Dr. Khan: The monetary award helped us launching a study, for which we are actively recruiting, to help visualize the carotid plaque in 3D and provide clinicians with more information about plaque instability, compared to traditional 2D approaches. Being in contact with experts also contributed to fueling our thinking.
What are PLAKK’s ambitions for the next 5 years?
Dr. Khan: Although we are starting with plaques that form in the carotid arteries of the neck, our goal at PLAKK is to also provide similar solutions for plaques that form all over the body that are detected by ultrasound imaging, such as those formed in the vessels of the heart, legs and kidneys. Through an earlier and more accurate detection of plaques in these arteries, we would be able to prevent other ailments, such as heart attacks, peripheral limb ischemia, and kidney disease.
What is your approach and philosophy to innovation and, more specifically, what do you see as your role in bridging the medical/technical and public perspective of AI?
Dr.

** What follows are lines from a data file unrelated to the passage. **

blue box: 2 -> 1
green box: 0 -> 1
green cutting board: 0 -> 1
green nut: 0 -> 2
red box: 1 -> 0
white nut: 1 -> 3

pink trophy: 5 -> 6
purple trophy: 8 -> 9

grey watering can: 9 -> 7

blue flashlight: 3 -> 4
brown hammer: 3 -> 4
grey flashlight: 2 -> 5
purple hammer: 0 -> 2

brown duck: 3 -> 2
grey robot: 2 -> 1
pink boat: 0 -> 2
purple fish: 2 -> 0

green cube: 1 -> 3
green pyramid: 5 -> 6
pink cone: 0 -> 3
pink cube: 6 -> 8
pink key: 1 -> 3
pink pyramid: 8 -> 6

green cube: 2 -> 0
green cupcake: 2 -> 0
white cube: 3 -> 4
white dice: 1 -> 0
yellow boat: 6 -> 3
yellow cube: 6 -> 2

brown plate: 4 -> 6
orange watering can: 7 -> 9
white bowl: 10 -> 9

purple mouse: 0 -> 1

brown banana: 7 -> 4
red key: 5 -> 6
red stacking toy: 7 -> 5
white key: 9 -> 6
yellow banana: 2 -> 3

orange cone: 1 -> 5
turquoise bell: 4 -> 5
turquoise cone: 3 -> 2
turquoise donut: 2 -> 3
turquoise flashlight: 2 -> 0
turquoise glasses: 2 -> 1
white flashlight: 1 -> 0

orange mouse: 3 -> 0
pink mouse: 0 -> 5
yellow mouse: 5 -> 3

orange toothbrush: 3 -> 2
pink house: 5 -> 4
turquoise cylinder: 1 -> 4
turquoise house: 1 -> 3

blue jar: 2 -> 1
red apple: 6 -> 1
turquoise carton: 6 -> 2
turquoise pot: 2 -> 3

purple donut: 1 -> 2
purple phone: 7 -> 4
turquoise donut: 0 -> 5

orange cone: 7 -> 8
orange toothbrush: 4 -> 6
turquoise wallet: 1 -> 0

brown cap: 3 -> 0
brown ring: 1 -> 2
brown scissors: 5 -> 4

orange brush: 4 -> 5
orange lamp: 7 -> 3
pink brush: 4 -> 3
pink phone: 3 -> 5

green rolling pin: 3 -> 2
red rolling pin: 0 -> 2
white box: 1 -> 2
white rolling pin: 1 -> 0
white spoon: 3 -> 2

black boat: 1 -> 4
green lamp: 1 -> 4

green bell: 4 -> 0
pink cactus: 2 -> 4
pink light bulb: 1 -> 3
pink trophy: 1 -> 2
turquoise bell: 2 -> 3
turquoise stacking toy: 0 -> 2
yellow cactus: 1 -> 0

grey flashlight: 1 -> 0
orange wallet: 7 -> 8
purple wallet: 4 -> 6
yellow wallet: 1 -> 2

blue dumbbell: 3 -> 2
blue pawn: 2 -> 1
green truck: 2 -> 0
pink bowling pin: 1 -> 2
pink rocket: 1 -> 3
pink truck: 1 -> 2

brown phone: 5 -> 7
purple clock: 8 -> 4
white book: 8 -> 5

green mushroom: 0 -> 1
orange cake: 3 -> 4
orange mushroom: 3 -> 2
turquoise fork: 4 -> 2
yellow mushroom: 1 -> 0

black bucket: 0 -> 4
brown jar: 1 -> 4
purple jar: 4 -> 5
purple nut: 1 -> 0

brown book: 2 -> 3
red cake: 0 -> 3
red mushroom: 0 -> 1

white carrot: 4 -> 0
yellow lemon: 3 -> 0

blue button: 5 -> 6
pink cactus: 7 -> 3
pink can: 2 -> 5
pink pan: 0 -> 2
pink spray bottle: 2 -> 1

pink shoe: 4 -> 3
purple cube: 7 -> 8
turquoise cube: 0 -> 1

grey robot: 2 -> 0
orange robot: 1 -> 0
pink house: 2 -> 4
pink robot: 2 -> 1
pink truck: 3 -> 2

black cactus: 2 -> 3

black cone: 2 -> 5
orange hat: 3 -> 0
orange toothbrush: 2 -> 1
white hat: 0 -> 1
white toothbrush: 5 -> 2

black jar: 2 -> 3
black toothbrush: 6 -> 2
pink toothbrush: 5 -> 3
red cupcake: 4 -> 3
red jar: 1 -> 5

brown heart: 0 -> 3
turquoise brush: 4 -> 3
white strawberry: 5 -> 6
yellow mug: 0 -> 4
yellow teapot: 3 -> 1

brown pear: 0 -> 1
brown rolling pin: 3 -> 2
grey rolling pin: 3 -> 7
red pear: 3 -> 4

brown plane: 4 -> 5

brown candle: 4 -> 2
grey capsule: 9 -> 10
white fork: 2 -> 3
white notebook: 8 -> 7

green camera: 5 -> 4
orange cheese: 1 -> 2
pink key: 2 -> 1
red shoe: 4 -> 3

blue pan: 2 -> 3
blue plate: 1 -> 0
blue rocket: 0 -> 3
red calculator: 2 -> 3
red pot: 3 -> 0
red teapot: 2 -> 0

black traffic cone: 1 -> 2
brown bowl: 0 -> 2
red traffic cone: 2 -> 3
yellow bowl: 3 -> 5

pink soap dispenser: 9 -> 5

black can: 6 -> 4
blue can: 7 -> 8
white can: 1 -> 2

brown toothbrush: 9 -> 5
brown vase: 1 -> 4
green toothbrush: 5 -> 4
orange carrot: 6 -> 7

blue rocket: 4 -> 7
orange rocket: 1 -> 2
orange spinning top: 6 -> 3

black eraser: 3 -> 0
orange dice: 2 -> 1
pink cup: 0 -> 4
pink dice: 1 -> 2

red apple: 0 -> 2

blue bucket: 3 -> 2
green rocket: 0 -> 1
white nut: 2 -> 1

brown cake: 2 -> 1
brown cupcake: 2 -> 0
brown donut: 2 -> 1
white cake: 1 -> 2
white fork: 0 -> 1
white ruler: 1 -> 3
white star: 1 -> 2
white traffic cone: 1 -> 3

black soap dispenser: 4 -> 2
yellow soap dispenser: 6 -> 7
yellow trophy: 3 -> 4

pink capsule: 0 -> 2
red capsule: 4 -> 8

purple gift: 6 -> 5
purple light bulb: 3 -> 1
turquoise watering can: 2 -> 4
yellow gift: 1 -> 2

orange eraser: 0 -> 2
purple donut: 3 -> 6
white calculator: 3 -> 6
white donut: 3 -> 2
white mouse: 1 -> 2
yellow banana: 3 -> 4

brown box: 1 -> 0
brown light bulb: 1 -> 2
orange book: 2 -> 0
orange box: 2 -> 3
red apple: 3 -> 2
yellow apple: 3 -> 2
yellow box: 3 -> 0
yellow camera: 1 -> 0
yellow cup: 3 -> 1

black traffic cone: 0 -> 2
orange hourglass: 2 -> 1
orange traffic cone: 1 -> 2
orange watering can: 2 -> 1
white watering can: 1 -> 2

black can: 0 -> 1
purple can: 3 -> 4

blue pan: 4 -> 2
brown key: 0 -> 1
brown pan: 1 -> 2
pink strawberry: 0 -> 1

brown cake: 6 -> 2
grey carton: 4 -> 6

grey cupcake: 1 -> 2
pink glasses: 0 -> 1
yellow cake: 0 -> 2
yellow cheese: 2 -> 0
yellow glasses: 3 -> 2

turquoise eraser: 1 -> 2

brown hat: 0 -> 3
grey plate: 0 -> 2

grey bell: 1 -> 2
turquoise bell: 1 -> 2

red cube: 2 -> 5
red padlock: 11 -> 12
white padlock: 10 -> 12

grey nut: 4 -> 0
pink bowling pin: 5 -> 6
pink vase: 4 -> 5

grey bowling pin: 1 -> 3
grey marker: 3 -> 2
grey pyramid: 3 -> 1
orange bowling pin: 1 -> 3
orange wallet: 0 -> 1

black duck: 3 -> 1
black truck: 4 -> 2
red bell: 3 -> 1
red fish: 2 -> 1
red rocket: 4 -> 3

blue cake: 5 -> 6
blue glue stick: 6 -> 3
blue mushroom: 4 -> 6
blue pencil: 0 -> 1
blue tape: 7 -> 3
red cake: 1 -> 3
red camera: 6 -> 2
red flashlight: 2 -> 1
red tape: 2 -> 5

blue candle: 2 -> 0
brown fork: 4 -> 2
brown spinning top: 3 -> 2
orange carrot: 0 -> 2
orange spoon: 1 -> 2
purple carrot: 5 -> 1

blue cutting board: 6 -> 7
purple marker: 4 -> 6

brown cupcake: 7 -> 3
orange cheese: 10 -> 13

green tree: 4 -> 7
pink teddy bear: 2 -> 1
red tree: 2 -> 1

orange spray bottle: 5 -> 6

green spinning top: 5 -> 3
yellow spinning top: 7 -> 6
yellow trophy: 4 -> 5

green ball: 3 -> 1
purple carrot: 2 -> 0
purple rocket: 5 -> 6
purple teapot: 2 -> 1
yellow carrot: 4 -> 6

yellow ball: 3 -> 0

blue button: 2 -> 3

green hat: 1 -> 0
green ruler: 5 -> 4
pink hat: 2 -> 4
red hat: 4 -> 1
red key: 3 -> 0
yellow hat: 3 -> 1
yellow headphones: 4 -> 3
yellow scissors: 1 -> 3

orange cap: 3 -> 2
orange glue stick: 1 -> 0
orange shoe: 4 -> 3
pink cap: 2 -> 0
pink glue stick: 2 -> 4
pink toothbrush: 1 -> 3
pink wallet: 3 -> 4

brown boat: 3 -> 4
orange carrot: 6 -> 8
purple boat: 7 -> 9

Khan: Our approach to innovation is always patient-driven with the clinician workflow in mind. This is why we began our entrepreneurial approach by speaking to cardiovascular experts around the world to validate our idea and software. Being at the forefront of AI and health care, we hope to bridge knowledge gaps for the public so that complicated AI topics are easily explainable and understood. Importantly, we act as advocates for patients with carotid plaques that are missed by the current medical system, in hopes that ischemic strokes will be a thing of the past.